Hardware evolution: AI & Deep Learning pushing the boundries

Hardware evolution - from CPU to GPU

Current move to blockchain technology and deep learning could shift the focus of the microprocessor industry from general application performance to neural net performance. Originally computer processors were not designed for such complex tasks.

Both the x86 processors were designed for general workloads such as internet browsing, mobile apps, and video streaming are based on integer operations and tend to be sequential in nature. In contrast, deep learning workloads are based on floating point, or decimal, operations and are parallel in nature.

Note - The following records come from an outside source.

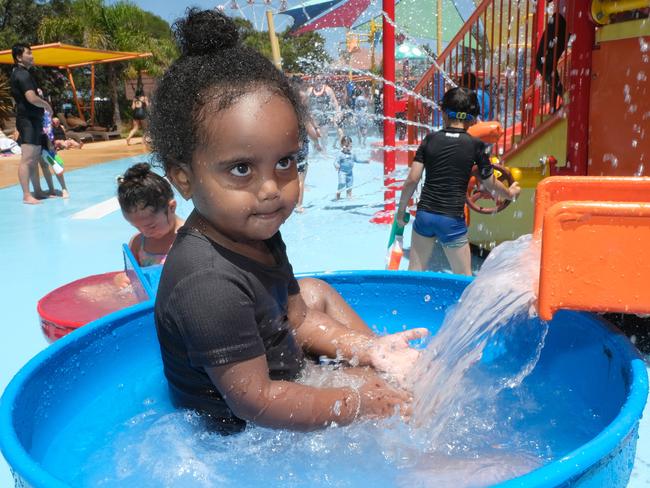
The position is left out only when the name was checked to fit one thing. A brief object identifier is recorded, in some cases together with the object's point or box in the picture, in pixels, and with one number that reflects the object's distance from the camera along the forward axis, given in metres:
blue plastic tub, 0.95
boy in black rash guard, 3.23
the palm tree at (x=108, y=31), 22.42
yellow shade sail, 13.85
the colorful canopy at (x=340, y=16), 12.51
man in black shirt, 6.52
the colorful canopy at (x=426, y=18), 15.85
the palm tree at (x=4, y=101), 17.52
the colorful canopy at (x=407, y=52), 17.28
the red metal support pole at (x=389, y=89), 4.70
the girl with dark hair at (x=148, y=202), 2.55
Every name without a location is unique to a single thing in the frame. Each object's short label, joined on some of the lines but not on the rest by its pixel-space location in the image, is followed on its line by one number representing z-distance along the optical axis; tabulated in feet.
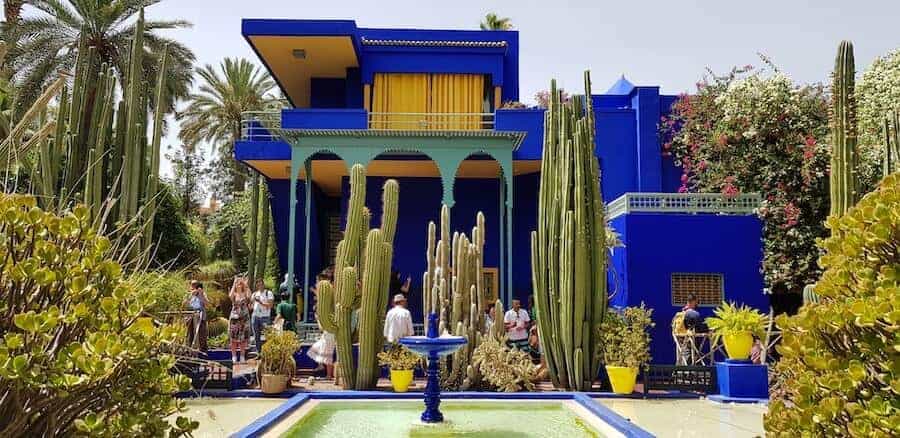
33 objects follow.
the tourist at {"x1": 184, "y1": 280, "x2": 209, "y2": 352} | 36.94
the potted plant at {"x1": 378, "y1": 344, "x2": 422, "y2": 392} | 34.27
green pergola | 49.11
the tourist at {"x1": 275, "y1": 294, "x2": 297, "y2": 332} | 42.11
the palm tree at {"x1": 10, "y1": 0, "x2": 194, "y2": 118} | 60.44
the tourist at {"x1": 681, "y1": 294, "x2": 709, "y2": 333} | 37.37
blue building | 41.01
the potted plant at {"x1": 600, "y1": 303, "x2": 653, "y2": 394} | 33.78
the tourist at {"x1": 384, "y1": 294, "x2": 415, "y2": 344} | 35.37
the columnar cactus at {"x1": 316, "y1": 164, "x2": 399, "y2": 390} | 33.81
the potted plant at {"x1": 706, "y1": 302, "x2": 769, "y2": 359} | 32.58
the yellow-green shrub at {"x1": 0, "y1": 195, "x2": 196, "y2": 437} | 7.18
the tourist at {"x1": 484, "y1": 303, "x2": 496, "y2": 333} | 35.74
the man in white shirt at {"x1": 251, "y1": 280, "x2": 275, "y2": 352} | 39.12
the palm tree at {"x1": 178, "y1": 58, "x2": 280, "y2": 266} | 85.35
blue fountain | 26.89
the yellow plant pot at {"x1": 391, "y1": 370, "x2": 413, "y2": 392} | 34.27
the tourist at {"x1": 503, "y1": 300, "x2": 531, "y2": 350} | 39.86
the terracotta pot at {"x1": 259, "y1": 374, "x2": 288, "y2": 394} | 33.65
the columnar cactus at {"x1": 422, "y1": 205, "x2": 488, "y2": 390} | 34.86
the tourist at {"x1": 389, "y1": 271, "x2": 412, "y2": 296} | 51.59
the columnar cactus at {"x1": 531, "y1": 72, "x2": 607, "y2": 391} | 34.01
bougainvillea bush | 41.50
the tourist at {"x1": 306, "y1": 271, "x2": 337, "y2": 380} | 37.78
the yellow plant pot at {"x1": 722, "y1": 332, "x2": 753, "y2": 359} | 32.71
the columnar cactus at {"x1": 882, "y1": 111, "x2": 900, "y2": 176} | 31.13
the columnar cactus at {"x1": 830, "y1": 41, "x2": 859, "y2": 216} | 28.07
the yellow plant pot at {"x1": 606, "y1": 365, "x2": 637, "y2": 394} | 33.76
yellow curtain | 59.67
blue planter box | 32.78
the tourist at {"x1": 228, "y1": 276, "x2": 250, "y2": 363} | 39.45
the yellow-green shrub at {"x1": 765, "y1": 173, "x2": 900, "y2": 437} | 8.34
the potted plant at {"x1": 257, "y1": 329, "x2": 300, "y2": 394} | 33.76
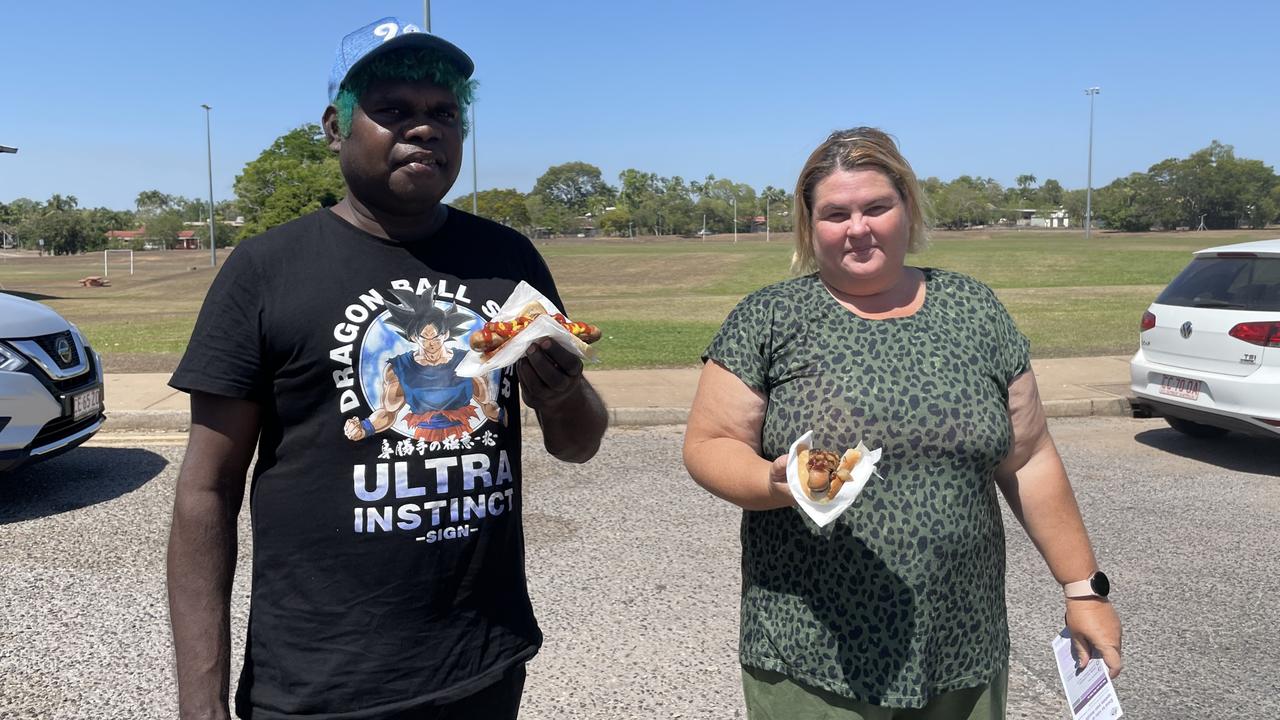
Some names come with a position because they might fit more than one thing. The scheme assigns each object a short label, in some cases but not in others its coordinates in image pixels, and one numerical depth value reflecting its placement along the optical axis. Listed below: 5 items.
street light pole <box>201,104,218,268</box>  51.84
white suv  5.91
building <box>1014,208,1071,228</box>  126.62
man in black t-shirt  1.69
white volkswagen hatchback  6.94
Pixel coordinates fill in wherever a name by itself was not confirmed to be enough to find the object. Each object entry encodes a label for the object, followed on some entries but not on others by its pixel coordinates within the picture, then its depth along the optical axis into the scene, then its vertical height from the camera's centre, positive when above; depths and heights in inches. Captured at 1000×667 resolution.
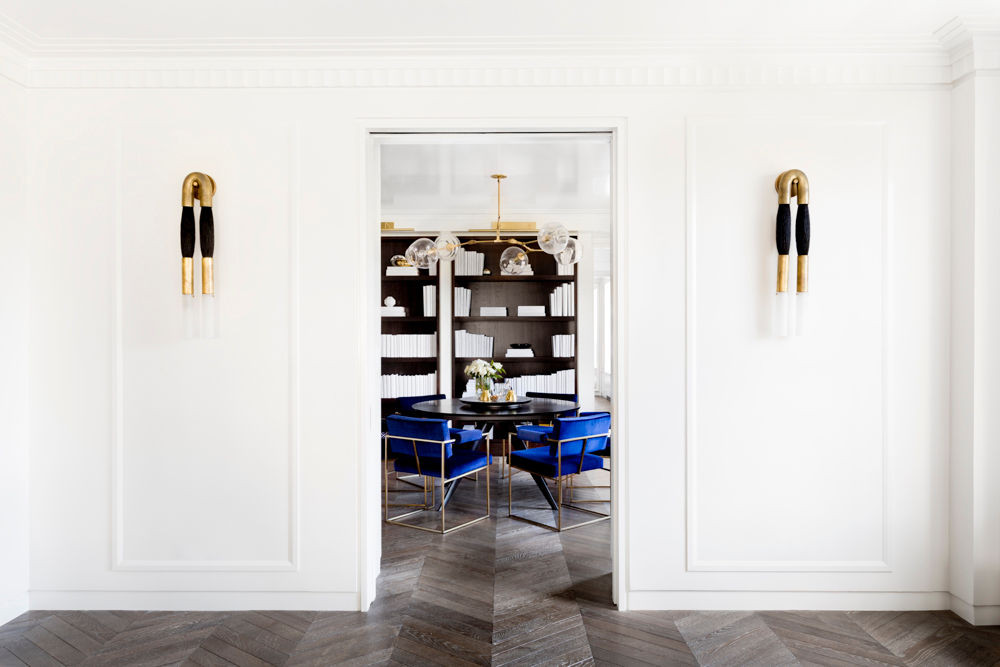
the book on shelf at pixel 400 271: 252.8 +23.5
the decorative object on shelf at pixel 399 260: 240.3 +26.8
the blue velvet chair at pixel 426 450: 151.3 -30.7
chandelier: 173.6 +23.5
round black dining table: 167.6 -23.2
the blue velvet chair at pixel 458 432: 186.4 -31.8
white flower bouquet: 189.0 -13.5
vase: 187.3 -18.4
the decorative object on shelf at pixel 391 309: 251.4 +7.9
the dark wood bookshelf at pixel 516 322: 261.0 +2.7
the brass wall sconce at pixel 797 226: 109.0 +18.0
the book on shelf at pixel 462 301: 256.4 +11.4
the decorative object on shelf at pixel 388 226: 251.1 +41.5
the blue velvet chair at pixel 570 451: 156.1 -31.7
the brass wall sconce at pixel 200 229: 108.5 +17.4
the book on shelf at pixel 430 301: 256.7 +11.4
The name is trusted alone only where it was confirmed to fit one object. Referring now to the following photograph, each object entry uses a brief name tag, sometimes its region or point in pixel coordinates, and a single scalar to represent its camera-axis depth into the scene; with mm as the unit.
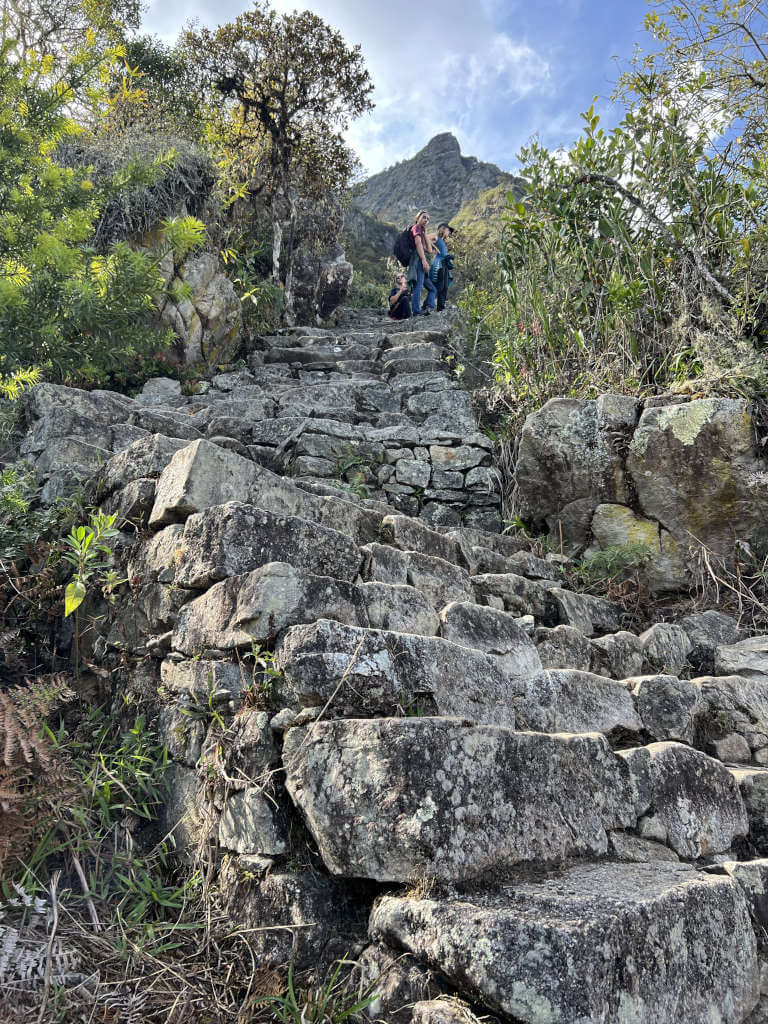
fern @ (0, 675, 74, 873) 1624
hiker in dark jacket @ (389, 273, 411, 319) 11609
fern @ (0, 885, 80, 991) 1365
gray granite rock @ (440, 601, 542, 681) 2379
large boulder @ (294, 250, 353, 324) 11516
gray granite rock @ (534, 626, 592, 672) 2766
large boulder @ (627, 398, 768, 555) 4023
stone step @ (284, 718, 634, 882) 1415
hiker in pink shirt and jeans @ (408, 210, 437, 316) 10477
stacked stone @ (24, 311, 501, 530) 3885
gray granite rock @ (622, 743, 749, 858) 1853
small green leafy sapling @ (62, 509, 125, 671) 2096
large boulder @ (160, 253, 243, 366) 7020
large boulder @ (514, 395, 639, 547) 4418
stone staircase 1294
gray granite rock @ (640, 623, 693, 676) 3115
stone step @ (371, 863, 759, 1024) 1181
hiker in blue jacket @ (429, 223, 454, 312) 11031
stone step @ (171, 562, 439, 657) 1852
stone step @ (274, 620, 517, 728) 1685
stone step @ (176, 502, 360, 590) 2086
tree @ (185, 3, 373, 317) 10828
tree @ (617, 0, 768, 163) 5023
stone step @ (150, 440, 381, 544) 2363
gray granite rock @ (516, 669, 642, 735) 2213
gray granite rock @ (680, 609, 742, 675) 3279
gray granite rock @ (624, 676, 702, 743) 2484
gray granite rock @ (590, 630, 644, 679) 2930
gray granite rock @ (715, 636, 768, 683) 2939
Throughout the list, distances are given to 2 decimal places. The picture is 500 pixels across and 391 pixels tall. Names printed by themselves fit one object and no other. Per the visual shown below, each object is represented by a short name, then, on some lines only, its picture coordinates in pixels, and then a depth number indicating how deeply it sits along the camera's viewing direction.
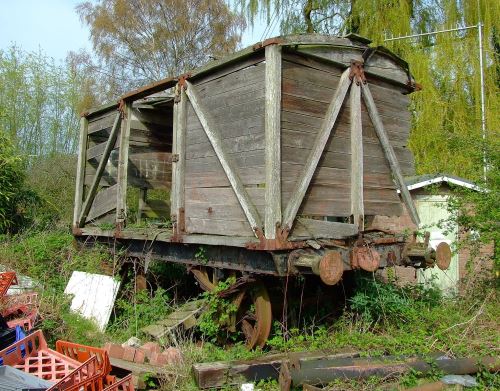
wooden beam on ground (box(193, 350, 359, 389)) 4.90
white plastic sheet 7.66
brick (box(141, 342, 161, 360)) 5.59
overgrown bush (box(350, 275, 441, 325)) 6.64
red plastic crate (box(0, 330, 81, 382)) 4.59
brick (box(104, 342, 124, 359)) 5.56
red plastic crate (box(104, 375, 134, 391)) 4.17
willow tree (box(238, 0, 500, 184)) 13.05
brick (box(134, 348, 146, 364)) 5.50
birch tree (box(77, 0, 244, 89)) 25.36
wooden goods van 5.71
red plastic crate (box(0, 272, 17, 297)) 6.36
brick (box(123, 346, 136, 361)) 5.54
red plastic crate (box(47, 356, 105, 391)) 3.93
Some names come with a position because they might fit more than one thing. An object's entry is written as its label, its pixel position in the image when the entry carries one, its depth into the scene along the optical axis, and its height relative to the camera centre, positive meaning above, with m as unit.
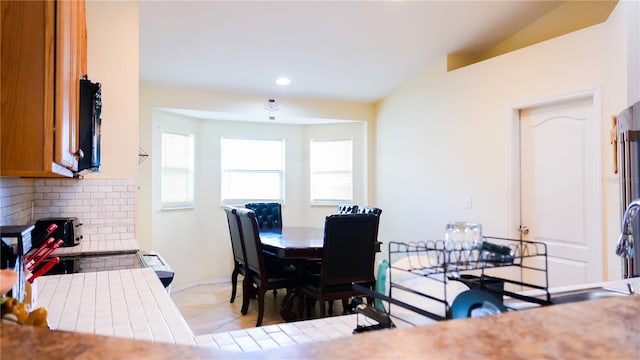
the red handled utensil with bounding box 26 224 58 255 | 2.12 -0.28
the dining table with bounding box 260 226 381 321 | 3.32 -0.54
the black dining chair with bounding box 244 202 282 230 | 4.94 -0.37
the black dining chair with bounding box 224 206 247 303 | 3.97 -0.65
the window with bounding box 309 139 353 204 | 5.58 +0.20
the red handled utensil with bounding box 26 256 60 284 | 1.09 -0.25
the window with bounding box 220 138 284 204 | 5.43 +0.21
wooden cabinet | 1.11 +0.28
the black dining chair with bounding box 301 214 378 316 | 3.13 -0.58
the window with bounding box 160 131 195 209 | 4.73 +0.18
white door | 2.77 -0.02
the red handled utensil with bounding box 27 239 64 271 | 1.30 -0.25
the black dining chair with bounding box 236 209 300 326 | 3.50 -0.81
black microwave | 1.77 +0.30
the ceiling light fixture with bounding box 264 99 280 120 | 4.84 +0.95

Hence deep learning demands different processor designs, specifically those with high floating point performance. The highest performing processor for floating point operations is the Graphics Processing Unit (GPU).

As shown below, since the mid-2000s GPUs have outstripped Central Processing Units (CPUs) in transistor count, a measure of chip complexity and performance. NVIDIA’s Pascal P100 GPU, for example, incorporates 15 billion transistors, almost double that of Intel’s “Knight’s Landing” Xeon Phi processor.

Screen Shot 2017-07-04 at 12.55.06.png

And because GPUs are designed for floating point intensive graphics workloads, most of its transistors are devoted to floating point operations, while CPUs serve a variety of workloads and can devote only a portion of their transistor budget to floating point operations.

Deep learning is unique enough as a workload to justify a new architecture and to support the daunting cost of ongoing chip development.

Moving forward, deep learning eventually could reside on-chip as part of an acceleration block, similar to the way graphics is handled today.